Wednesday, September 25, 2013

NOC employees, protesting detaination of their colleges, halt fuel supply



After anti-graft body detained their bosses yesterday, the state oil monopoly employees today halted distribution of petroleum products – protesting the Commission for the Investigation of Abuse of Authority and arguing that the decision to distribute bonus was justifiable – eventually hitting the public.
The Nepal Oil Corporation (NOC) trade unions – the NOC Independent Employees’ Union, Nepal National Employees’ Union of NOC and NOC Employees Association – neither received nor distributed fuel today, but organised a press meet and warned of series of protest programmes.
The unions of Nepal Oil Corporation – that has an accumulated loss of over Rs 28.50 billion and outstanding loans worth over Rs 28 billion – also claimed that the issue of bonus distribution has been blown out or proportion.
NOC Employees Association president Devi Prasad Neupane, on the occasion, defended the bonus distribution. “The decision was endorsed by the NOC board,” he claimed. “The corporation has also paid Rs 5.76 million to the government as a tax for the bonuses.”

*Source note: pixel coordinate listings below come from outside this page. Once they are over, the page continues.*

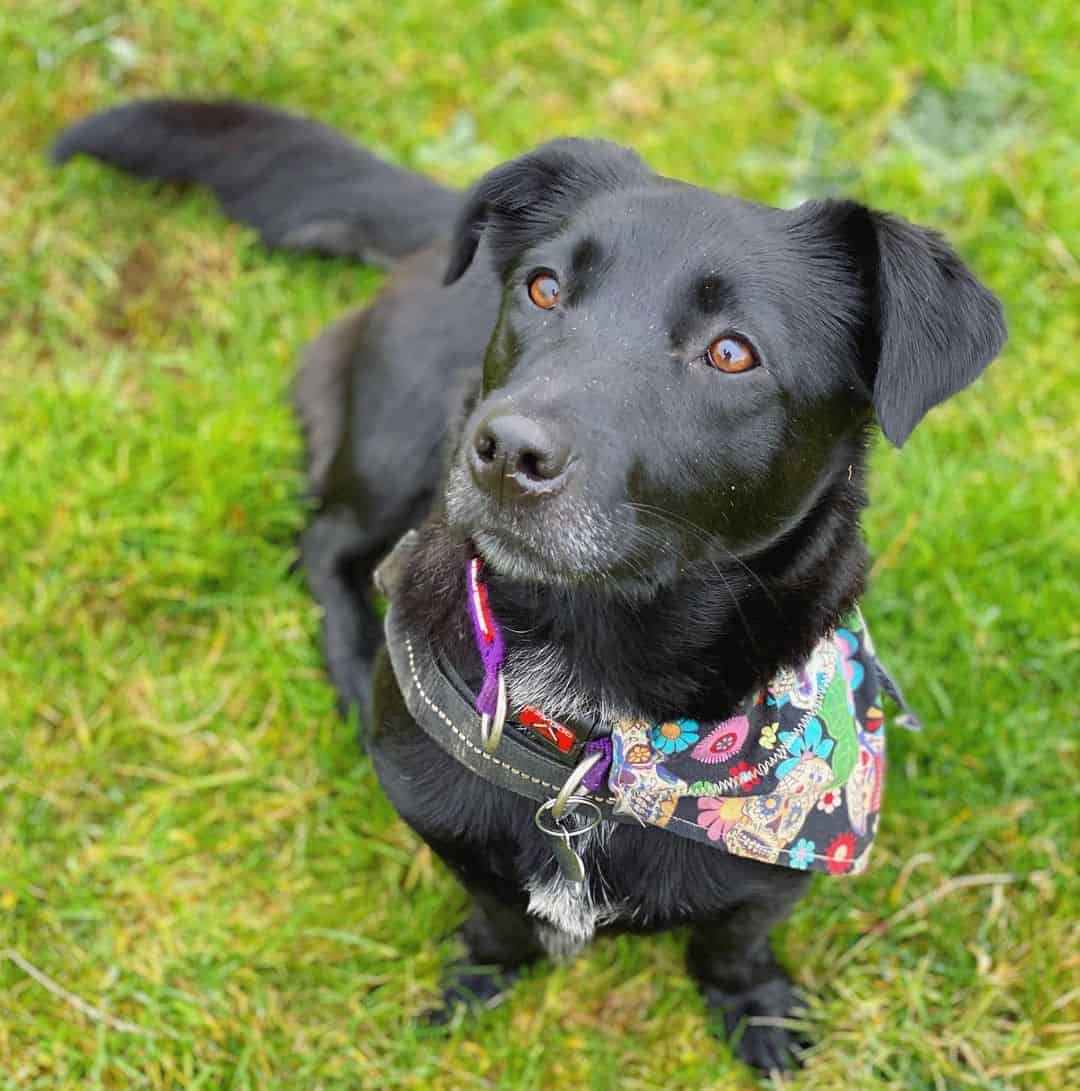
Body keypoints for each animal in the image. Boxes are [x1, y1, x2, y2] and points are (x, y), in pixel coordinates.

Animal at [55, 102, 1012, 1073]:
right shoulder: (440, 814)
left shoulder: (774, 875)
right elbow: (497, 908)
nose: (506, 450)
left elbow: (731, 938)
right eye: (544, 290)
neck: (598, 730)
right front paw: (483, 974)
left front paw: (756, 1010)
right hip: (388, 445)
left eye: (731, 352)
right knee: (328, 545)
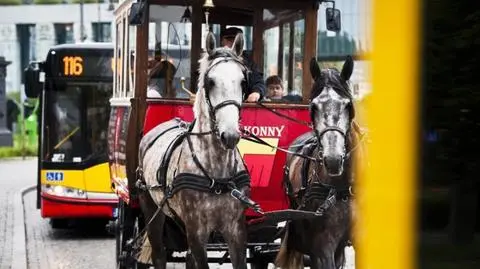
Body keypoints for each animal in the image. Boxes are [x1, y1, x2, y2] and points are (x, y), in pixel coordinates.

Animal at [136, 31, 251, 268]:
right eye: (210, 81)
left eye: (243, 81)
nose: (230, 135)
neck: (216, 174)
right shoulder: (196, 230)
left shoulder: (236, 230)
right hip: (151, 207)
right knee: (159, 253)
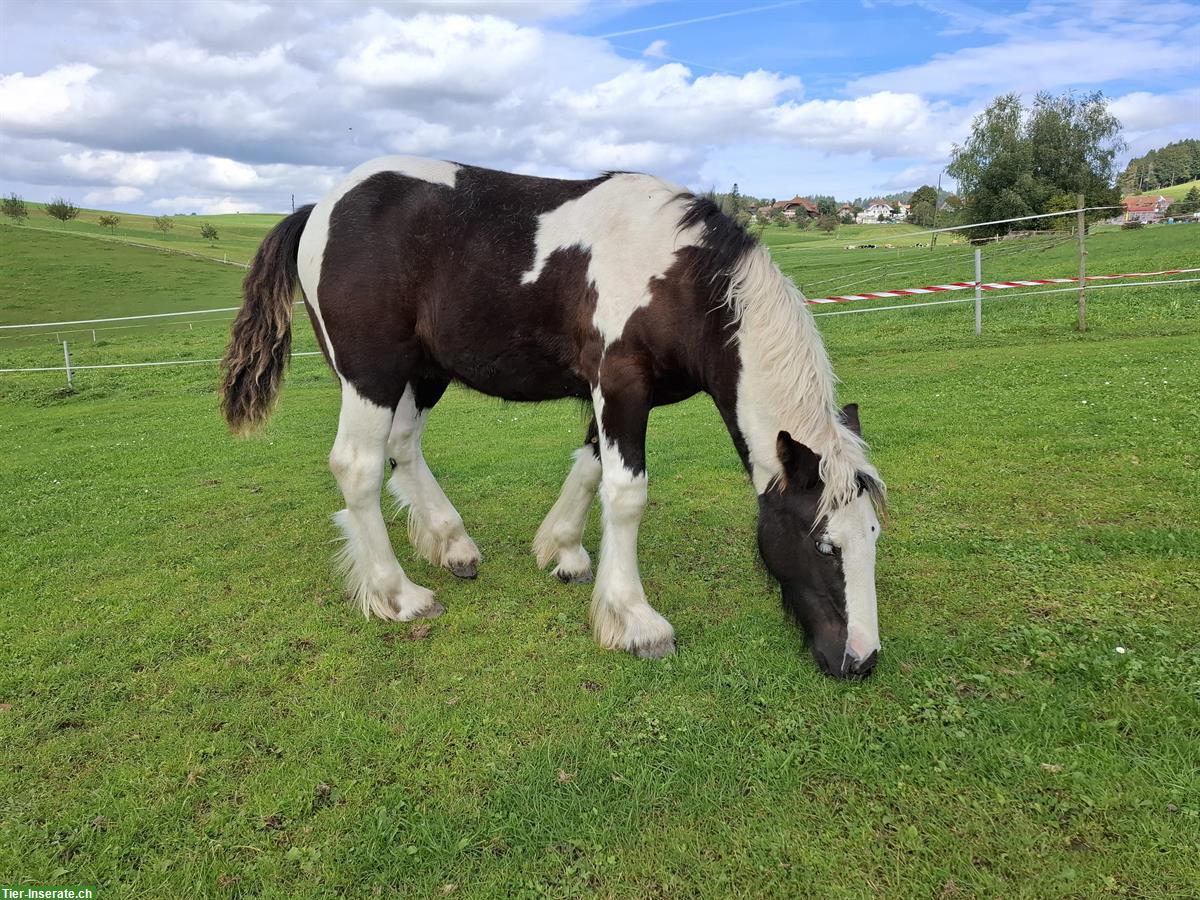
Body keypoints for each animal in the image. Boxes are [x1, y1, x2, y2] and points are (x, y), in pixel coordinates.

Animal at [220, 157, 888, 676]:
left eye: (874, 535)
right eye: (824, 545)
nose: (861, 660)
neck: (679, 278)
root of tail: (319, 207)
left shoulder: (613, 396)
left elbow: (590, 469)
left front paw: (562, 550)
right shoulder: (621, 386)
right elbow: (626, 494)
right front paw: (635, 620)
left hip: (422, 373)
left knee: (403, 447)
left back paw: (451, 543)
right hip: (372, 375)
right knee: (357, 466)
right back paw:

“We are compelled to bring protest programmes as our colleagues have been arrested, while distributing bonus as per the existing laws,” he said, adding that the CIAA has demoralised them by arresting their colleagues.
The CIAA yesterday arrested three senior NOC employees, including acting managing director Suresh Kumar Agrawal, for distributing bonus to employees flouting the anti-graft body’s direction and legal provision.
The NOC employees, however, resumed fuel supply after 3 pm, after Ministry of Commerce and Supplies’ intervention.
The NOC board on August 4, under pressure from the employees, had endorsed distribution of Rs 198.8 million – equivalent to around 17 months of total salary of NOC staff – in bonus from the profit of Rs 3.31 billion it generated in the fiscal year 2008-09, though it has been accumulating losses after 2008-09.
The board had also earmarked Rs 184.89 million as housing allowance for the employees, whereas it has already distributed Rs 17.28 million in bonuses.
The technically bankrupt state oil monopoly had posted profit in the fiscal year 2008-09, but red-tapism, corruption and mismanagement have pushed the institution to around Rs 1.62 billion monthly loss.